1. I am still not clear on the definition of “community risk pool”. If it means the number of individuals grouped together to collectively share risk- then no “community risk pool” exists currently, as nearly every business exists in its own risk pool.
Passing Small Business Health plan legislation- supported by the Nat’l Federation of Independent Business and vehemently opposed by major insurers– would make pools larger.
Passing Congressman Shadegg’s Health Care Choice Act– which would allow the purchasing of insurance across state lines — would make pools larger and increase choice.
Passing the legislation to allow entrepreneurs — like Matt and the 400,000 who make a living selling on EBay– to deduct their health insurance premiums, would lower costs and increase choices. (Better yet, eliminate the business tax deduction for health insurance- nearly $190 billion in 2004 — and give universal tax credits to all Americans for healthcare– but that is not the topic here.)
2. Transparency in physician pricing is essentially impossible in today’s insurance environment. Every insurer has multiple plans- every plan can have multiple deductibles- every plan has multiple copays- every plan has differing co-insurance– has the deductible been met? has the total out of pocket been met? Is there a separate deductible for crutches or a cane? If surgery is indicated is there a separate copay, deductible, coinsurance?
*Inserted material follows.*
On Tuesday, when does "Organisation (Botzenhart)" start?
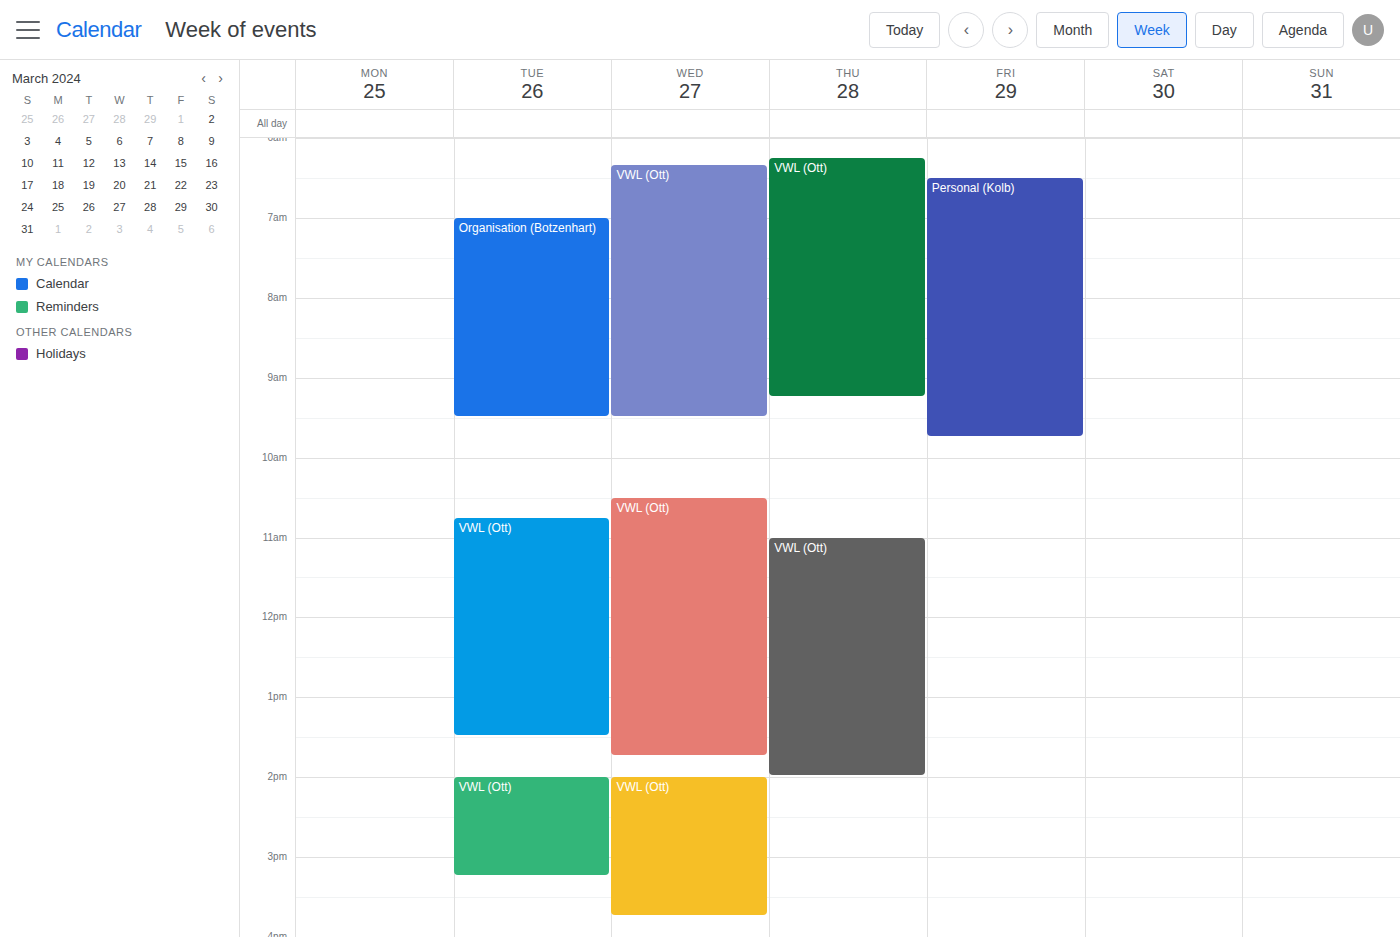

Restore a market based relationship between consumers and providers– pay for care at the time of service and use insurance as insurance– and doctors will have transparent pricing– e.g. the ads for LASIK, the price for plastic surgery. People could then make a decision on cost, reputation, location, friendliness, wait times, or any other indicator he or she chooses.
3. Rhetorical question: Why should the same free market forces that allow consultants to compete and thrive in the healthcare marketplace apply to the people who actually work in healthcare?